### Gösterilen liste

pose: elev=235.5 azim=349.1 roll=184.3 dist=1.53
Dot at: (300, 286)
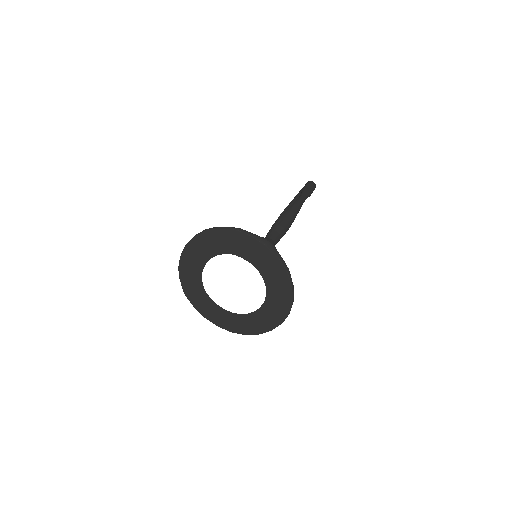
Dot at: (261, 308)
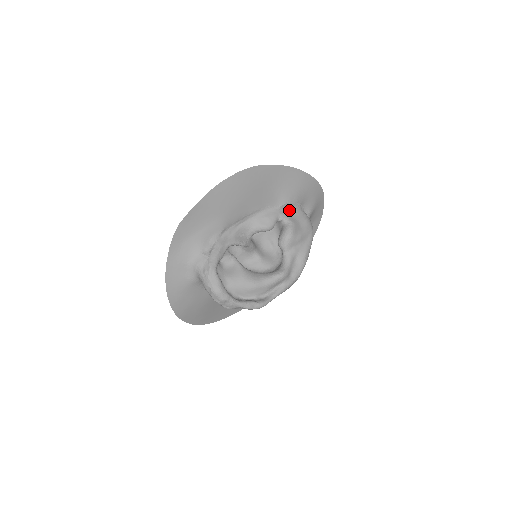
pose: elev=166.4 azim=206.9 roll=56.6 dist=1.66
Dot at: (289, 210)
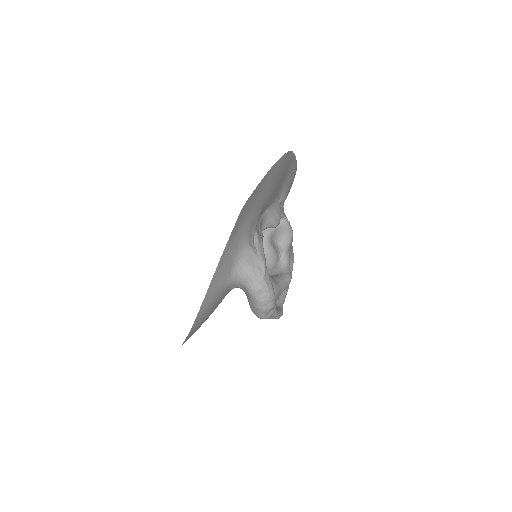
Dot at: (282, 207)
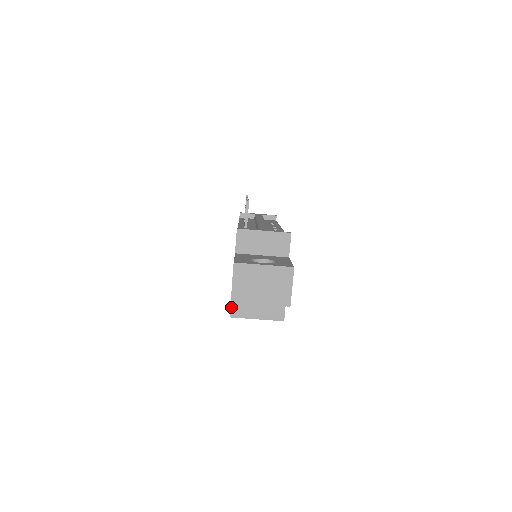
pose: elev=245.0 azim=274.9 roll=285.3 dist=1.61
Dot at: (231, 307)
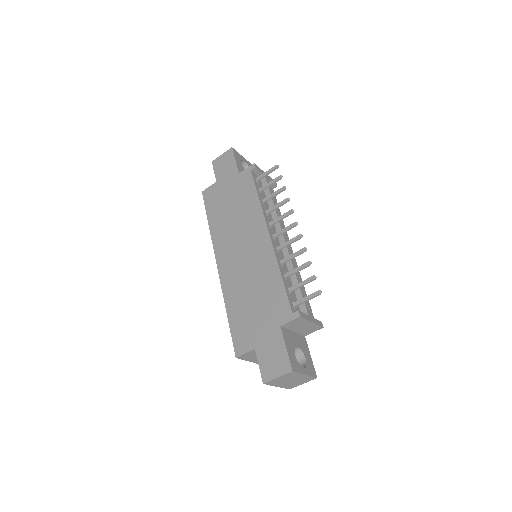
Dot at: (244, 354)
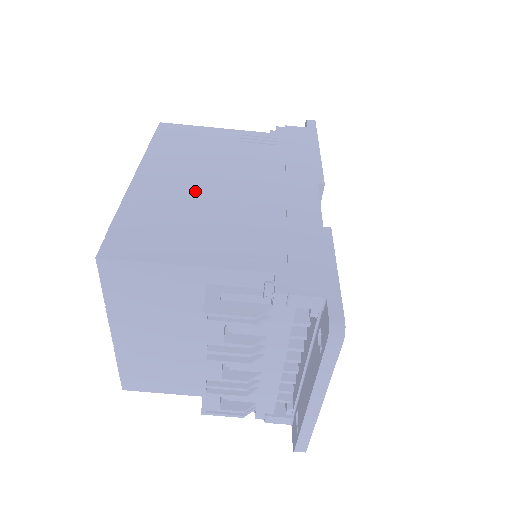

### Verilen görev
İçinde "pose: elev=166.4 azim=206.9" geçen satırdan başlayıp listenin sonuna kadar, iki uç da dahil, satırları aynen kopyala. Resimleri cevaba koyma.

### Görevin çözümü
pose: elev=166.4 azim=206.9 roll=56.6 dist=1.66
Dot at: (289, 210)
Dot at: (282, 207)
pose: elev=245.0 azim=274.9 roll=285.3 dist=1.61
Dot at: (231, 307)
Dot at: (244, 354)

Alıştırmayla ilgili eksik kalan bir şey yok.